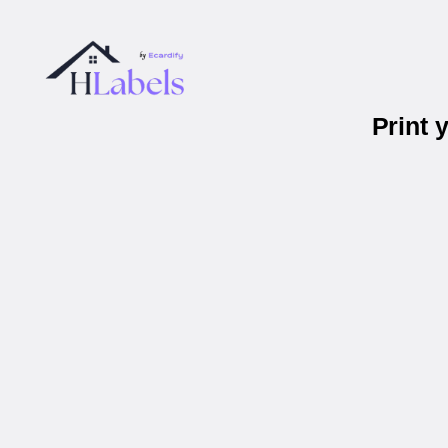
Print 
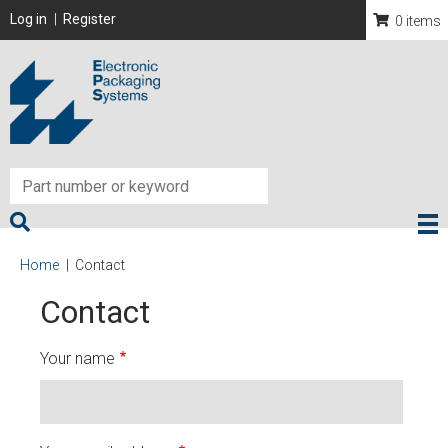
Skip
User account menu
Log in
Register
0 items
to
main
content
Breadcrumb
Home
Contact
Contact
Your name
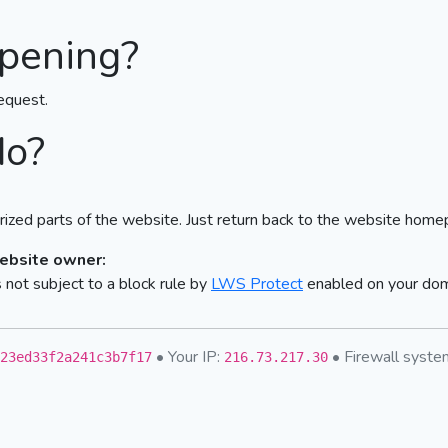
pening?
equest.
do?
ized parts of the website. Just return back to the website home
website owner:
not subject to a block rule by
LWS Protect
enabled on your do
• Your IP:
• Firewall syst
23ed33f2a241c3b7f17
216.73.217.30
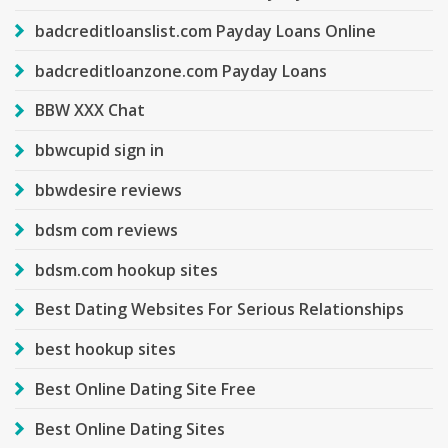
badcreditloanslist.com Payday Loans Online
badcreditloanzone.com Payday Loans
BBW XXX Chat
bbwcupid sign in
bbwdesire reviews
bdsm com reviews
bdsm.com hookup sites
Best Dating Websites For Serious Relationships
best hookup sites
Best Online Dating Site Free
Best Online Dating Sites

- - - - - - -

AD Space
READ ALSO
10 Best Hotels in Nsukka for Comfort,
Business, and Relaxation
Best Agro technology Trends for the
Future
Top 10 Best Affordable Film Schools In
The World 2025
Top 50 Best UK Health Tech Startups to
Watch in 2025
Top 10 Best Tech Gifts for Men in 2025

- - - - - - -

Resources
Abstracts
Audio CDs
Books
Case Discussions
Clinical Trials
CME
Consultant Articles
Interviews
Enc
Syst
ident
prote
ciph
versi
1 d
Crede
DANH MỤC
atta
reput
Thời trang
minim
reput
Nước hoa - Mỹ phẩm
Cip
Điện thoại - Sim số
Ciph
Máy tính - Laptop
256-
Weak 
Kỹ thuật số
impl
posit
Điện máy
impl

- - - - - - -

Task brief: Turn the material from the line with "badcreditloanslist.com Payday Loans Online" up to and including the line with "Best Online Dating Sites" into a numbered list, leaving out any blank lines.

Result for this task:
1. badcreditloanslist.com Payday Loans Online
2. badcreditloanzone.com Payday Loans
3. BBW XXX Chat
4. bbwcupid sign in
5. bbwdesire reviews
6. bdsm com reviews
7. bdsm.com hookup sites
8. Best Dating Websites For Serious Relationships
9. best hookup sites
10. Best Online Dating Site Free
11. Best Online Dating Sites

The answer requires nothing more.